### Exercise aim
List all lines of the data containing the word "Component".

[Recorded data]
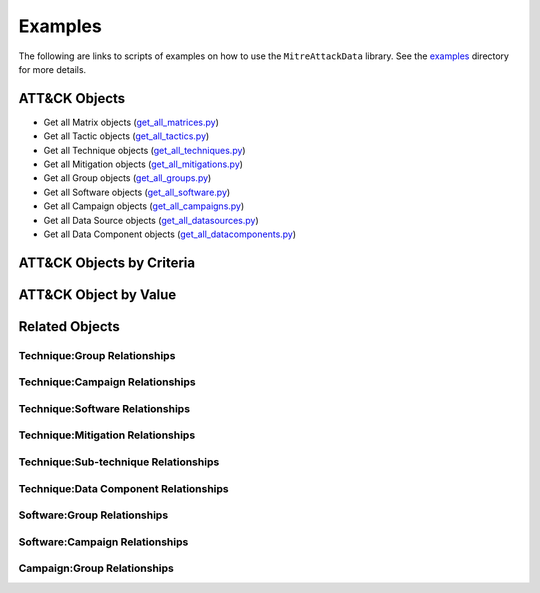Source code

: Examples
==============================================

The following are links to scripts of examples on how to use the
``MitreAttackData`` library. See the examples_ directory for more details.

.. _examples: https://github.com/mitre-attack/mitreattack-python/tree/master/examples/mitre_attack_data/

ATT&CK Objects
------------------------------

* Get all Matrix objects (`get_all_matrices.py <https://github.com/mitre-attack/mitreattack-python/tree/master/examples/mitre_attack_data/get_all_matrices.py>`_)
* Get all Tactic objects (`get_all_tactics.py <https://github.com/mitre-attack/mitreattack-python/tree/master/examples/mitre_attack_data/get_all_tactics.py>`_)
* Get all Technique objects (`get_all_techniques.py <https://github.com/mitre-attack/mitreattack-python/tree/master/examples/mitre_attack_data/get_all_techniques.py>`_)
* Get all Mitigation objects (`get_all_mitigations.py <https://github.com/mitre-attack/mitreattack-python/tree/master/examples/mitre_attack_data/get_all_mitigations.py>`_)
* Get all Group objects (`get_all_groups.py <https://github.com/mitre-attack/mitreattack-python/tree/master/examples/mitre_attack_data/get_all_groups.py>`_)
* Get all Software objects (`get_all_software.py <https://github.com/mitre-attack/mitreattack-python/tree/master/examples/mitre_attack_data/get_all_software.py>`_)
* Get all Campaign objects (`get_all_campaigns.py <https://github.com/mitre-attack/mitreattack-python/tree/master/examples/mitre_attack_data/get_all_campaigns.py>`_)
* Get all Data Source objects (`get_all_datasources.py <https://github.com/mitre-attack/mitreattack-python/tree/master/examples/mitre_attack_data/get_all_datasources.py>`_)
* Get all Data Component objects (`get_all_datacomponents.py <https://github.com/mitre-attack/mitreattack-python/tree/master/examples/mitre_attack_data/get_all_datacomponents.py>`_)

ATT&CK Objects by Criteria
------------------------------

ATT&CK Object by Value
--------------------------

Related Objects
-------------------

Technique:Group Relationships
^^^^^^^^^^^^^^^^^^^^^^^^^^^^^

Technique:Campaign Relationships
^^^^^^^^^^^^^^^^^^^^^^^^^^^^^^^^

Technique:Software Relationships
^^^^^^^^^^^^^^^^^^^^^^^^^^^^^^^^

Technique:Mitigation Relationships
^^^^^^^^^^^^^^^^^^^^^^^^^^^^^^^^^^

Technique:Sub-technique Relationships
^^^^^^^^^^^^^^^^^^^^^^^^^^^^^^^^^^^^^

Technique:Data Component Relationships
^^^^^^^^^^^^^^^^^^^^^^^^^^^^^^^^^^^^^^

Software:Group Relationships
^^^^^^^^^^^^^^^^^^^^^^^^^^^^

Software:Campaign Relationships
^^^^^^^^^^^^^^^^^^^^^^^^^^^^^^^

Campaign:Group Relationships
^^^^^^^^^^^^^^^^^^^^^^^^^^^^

### Exercise result
* Get all Data Component objects (`get_all_datacomponents.py <https://github.com/mitre-attack/mitreattack-python/tree/master/examples/mitre_attack_data/get_all_datacomponents.py>`_)
Technique:Data Component Relationships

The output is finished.